Green and other ESG-related bonds crossed a $4 trillion threshold in the first half of 2023, despite a sharp drop in ones from the United States, Climate Bonds Initiative reported Monday.
The London-based global non-profit, which mobilizes capital for climate-action measured bonds for green, social, sustainability or transition alignment, found that those aligned with its methodology reached a combined $4.2 trillion by the end of June.
Green bonds had the biggest share at 62%, followed by social and sustainability debt that made up 15% and 14%, respectively. The euro continued a six-year streak as the dominant currency, with 47% of volume.
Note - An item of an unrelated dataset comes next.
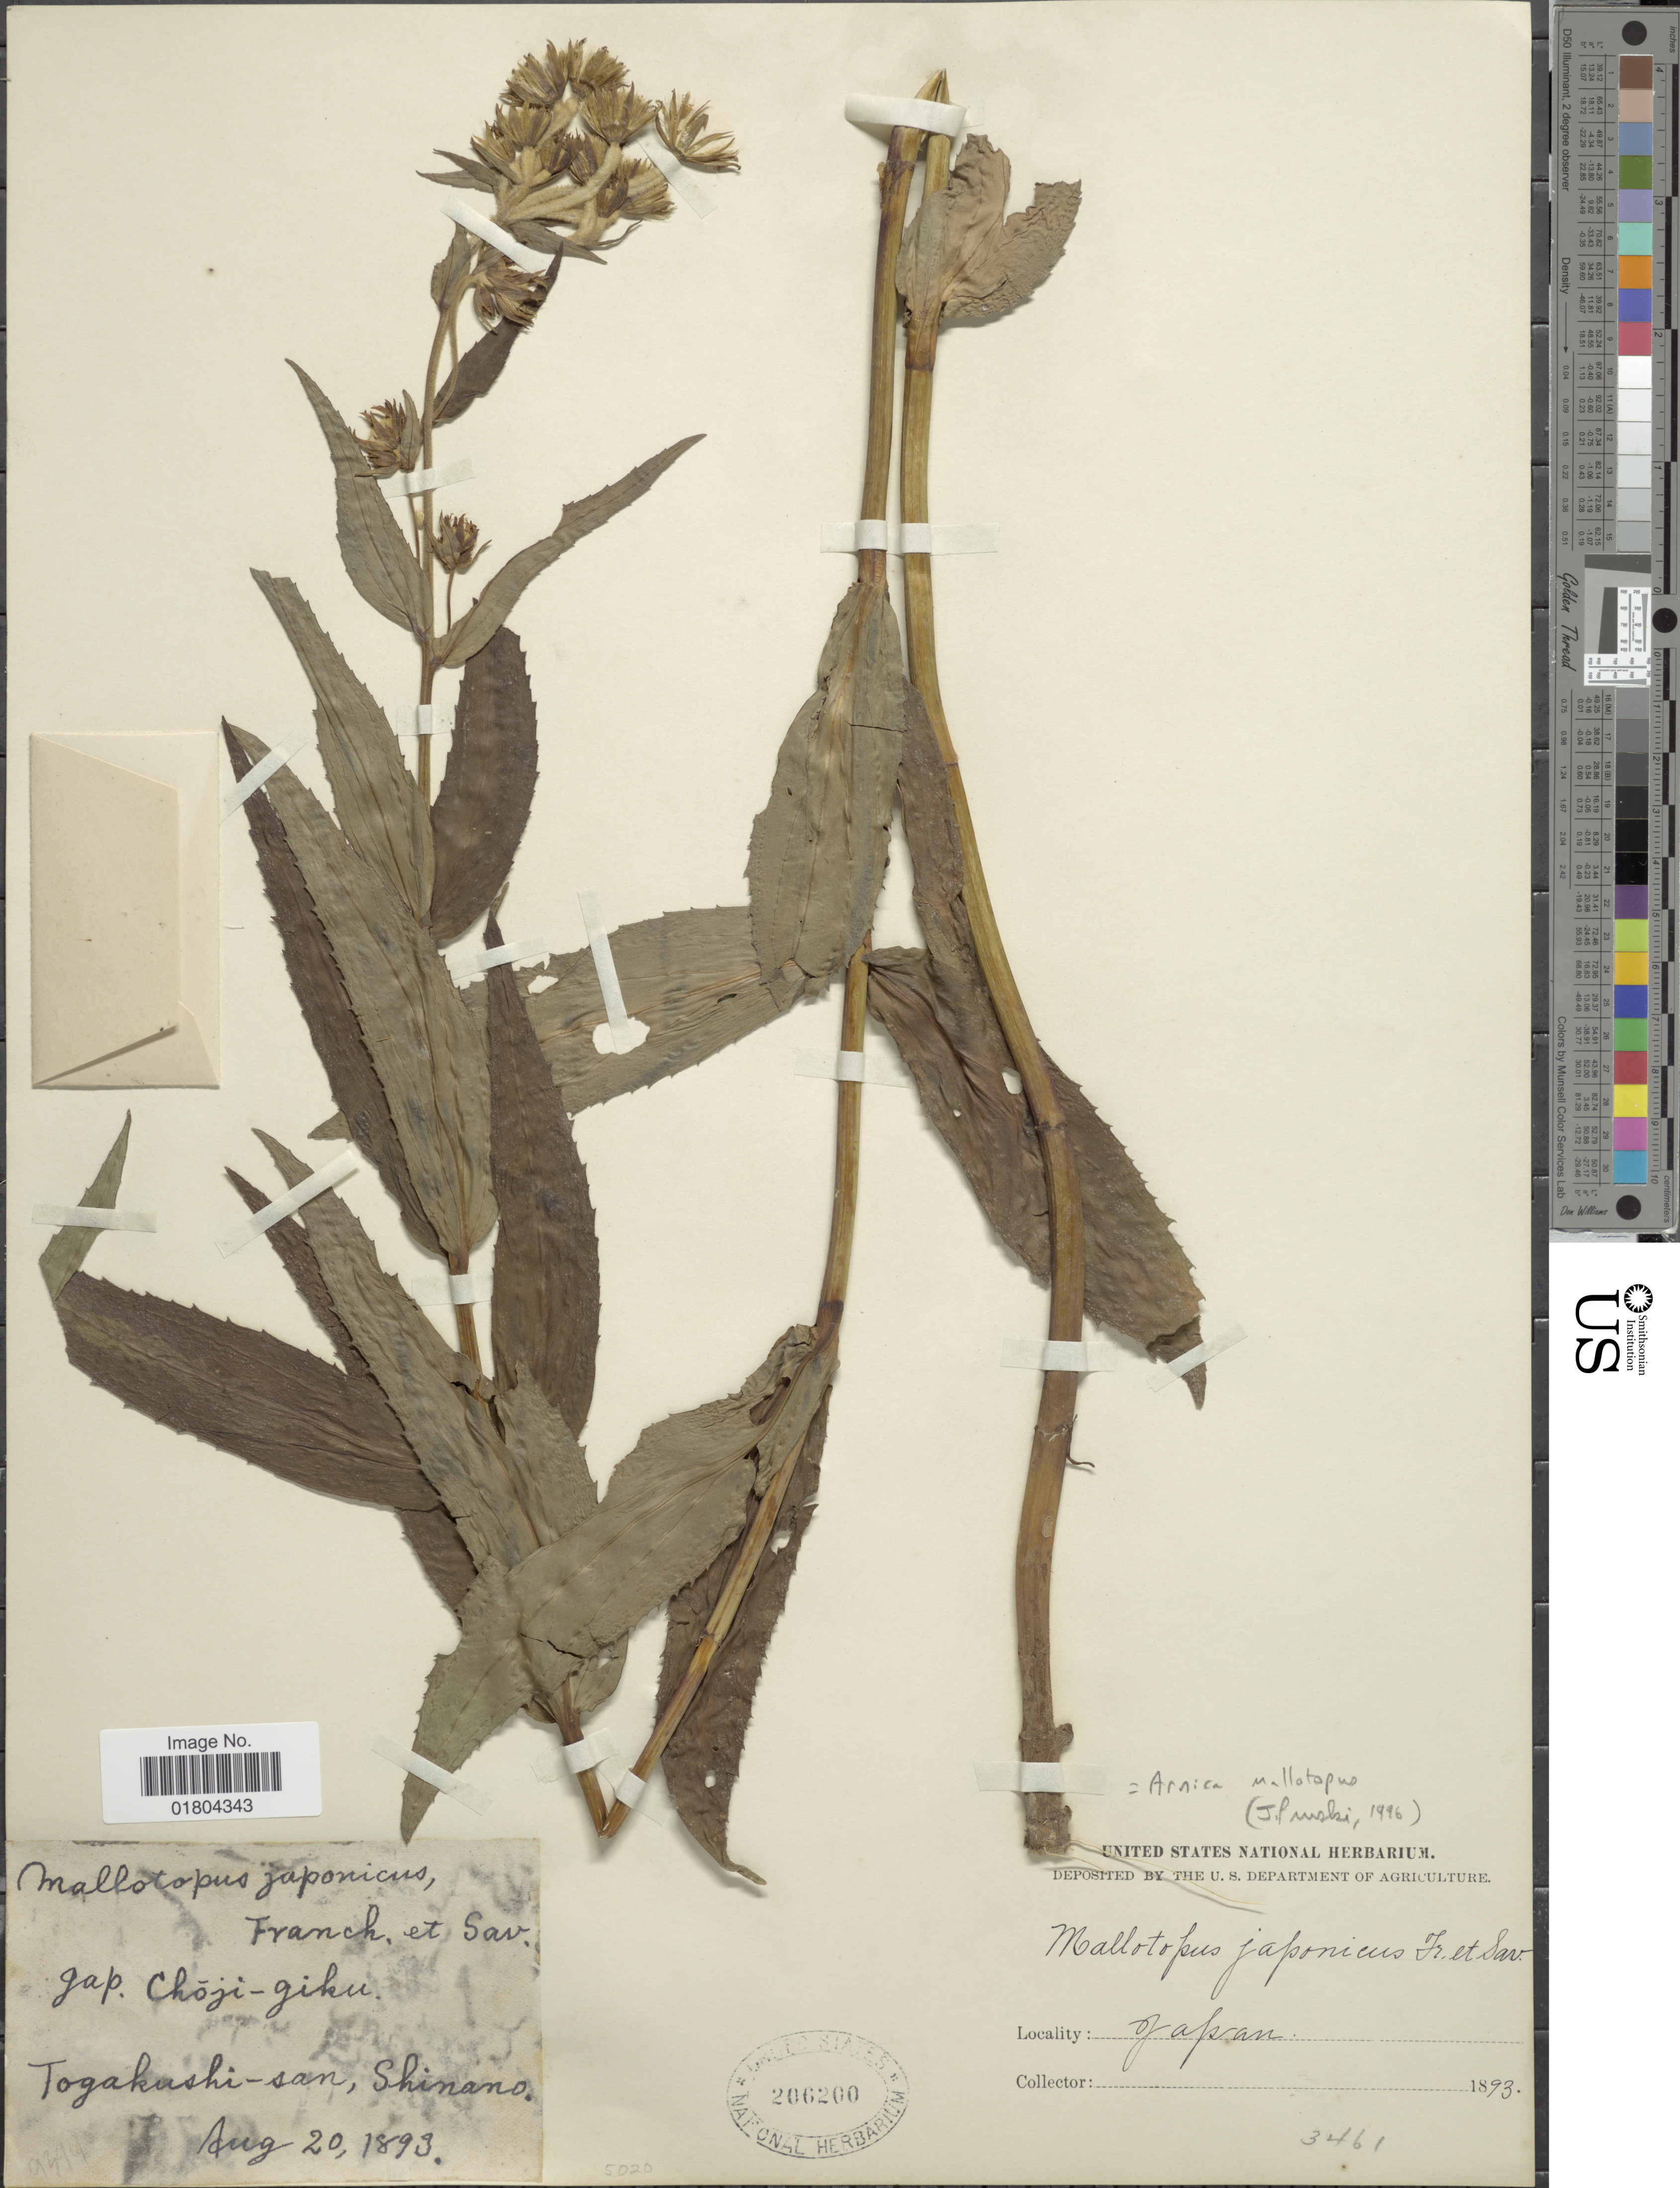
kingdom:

Financial corporate debt had the largest share, with 29% of volume, followed by non-financial corporates at 25% and sovereigns at 19%, representing nine countries.
The $448 billion in ESG bonds captured in the first half of the year was down 15% from the same period in 2022.
The drop was even more dramatic for those originating in the U.S., which fell 39% to $39.8 billion from $65 billion in the first half of 2022. "The anti-ESG political rhetoric in the United States may have been a contributing factor," Climate Bonds Initiative said in a release on the market update.
CEO Sean Kidney said in the release that $5 trillion of sustainable finance needs to be raised annually for the rest of the decade "to prevent future climate collapse."
According to the market update, another $86.9 billion in ESG-related bonds are pending analysis, while bonds not meeting the criteria represented $571.2 billion by midyear.